§ WORK INSTRUCTIONS
Transcribe the part of the hedgehog playpen thread starting at "## super_sonic (May" and ending at "(May 8, 2009)".

§ QUOTED PASSAGE
# playpen



## foxyminxx (Feb 18, 2009)

has any one got a playpen for there hedgie,? im considering getting one but i would ideally like somthing that i can fold up and store away, any ideas?? thanks


----------



## sarahomnia (Feb 10, 2009)

get something like this (but bigger):
http://www.target.com/Storage-Solutions ... rh=&page=1

then take it and don't make a bottom, just make sides like a fence. make four sections, and then you can connect the four sides for when you want to play, and take the four sides apart when you don't.

or you can go with one of these:
http://www.petsmart.com/family/index.js ... pens&fbx=0


----------



## super_sonic (May 20, 2009)

over the past couple of days i have been in the mood to start building and making several things. i had just thought of an idea that may be good, or may not. i was thinking of buying a large tank or cage maybe 3 or 4 feet long and making like a little forrest for my sonic to run around and explore, i wasnt planning on using any real plants except for maybe a bonsai tree that is small enough to fit up in a top corner. i will be using carefresh to bury the plants in alittle, and also set up a food and water bowl bed and other things he may need in this other section if he decides to like it more than the rest of his home. all plants i use besides the tree will be plastic, so i can avoid anoiting :roll: but i was just curoius to see if everyone thought it would be safe


----------



## _gatecrasher_ (May 8, 2009)

I made one because the ones I've seen in the stores aren't big enough and are expensive! 

I went to Home Depot and bought several feet of wire fencing, metal shears and some hooks. I cut the wire in half so it's lower to the ground (maybe two feet high?), doubled it up, bent the wire over so there's no sharp edges and use the hooks to secure it. When I'm done I just roll it up and stick it in the closet. I put it on top of a vinyl tablecloth so hedgie doesn't have any accidents on the carpet and voila! The whole thing cost me $15.


----------



## LarryT (May 12, 2009)

My playpins r plastic swimming pools..Easy to clean and i can just store em on the porch during the day..Also they work good when its bath time.


----------

§ PROVIDED RECORDS
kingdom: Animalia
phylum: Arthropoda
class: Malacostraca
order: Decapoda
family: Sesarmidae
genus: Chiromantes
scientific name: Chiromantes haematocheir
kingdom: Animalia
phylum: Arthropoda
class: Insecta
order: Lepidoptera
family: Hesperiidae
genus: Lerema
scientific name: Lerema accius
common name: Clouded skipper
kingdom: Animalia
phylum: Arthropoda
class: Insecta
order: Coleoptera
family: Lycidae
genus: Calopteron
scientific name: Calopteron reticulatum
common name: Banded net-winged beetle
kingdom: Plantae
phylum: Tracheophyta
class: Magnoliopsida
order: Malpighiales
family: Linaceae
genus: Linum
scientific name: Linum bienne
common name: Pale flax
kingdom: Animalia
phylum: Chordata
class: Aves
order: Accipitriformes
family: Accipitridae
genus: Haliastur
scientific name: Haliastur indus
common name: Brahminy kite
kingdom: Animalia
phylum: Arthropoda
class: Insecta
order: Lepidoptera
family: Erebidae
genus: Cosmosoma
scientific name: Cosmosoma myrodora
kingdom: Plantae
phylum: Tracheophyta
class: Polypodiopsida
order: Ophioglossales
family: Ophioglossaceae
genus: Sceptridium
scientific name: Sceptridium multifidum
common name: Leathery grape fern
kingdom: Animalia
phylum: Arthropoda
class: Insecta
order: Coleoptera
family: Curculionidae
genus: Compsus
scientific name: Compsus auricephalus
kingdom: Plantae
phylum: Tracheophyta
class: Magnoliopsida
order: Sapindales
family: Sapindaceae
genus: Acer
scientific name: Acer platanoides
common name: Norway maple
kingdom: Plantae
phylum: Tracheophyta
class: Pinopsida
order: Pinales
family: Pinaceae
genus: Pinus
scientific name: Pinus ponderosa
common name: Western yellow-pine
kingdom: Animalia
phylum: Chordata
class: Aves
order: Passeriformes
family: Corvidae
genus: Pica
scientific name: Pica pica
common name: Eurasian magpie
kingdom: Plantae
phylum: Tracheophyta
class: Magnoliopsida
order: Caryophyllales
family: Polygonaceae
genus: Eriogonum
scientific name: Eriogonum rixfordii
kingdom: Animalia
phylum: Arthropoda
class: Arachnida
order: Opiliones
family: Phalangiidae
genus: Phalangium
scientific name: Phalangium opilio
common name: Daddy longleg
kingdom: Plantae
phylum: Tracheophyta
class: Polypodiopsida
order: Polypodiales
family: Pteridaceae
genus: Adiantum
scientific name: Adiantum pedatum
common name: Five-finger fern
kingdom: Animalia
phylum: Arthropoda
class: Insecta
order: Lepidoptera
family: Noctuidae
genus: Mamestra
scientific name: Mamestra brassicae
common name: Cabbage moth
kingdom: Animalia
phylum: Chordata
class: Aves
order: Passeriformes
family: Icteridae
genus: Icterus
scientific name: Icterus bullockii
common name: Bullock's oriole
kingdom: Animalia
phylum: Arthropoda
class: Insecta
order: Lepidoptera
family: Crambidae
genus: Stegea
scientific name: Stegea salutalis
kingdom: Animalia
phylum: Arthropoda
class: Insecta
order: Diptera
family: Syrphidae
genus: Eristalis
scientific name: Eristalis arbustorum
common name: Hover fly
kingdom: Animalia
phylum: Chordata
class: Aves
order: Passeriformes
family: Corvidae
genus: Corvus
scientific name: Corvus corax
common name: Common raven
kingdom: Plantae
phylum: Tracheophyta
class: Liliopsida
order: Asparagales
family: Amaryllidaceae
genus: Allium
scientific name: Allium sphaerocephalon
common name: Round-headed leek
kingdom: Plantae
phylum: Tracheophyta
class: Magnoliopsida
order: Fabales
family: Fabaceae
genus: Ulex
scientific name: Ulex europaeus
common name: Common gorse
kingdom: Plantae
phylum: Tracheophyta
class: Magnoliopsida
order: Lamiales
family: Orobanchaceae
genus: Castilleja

§ COMPLETE RESPONSE
## super_sonic (May 20, 2009)

over the past couple of days i have been in the mood to start building and making several things. i had just thought of an idea that may be good, or may not. i was thinking of buying a large tank or cage maybe 3 or 4 feet long and making like a little forrest for my sonic to run around and explore, i wasnt planning on using any real plants except for maybe a bonsai tree that is small enough to fit up in a top corner. i will be using carefresh to bury the plants in alittle, and also set up a food and water bowl bed and other things he may need in this other section if he decides to like it more than the rest of his home. all plants i use besides the tree will be plastic, so i can avoid anoiting :roll: but i was just curoius to see if everyone thought it would be safe


----------



## _gatecrasher_ (May 8, 2009)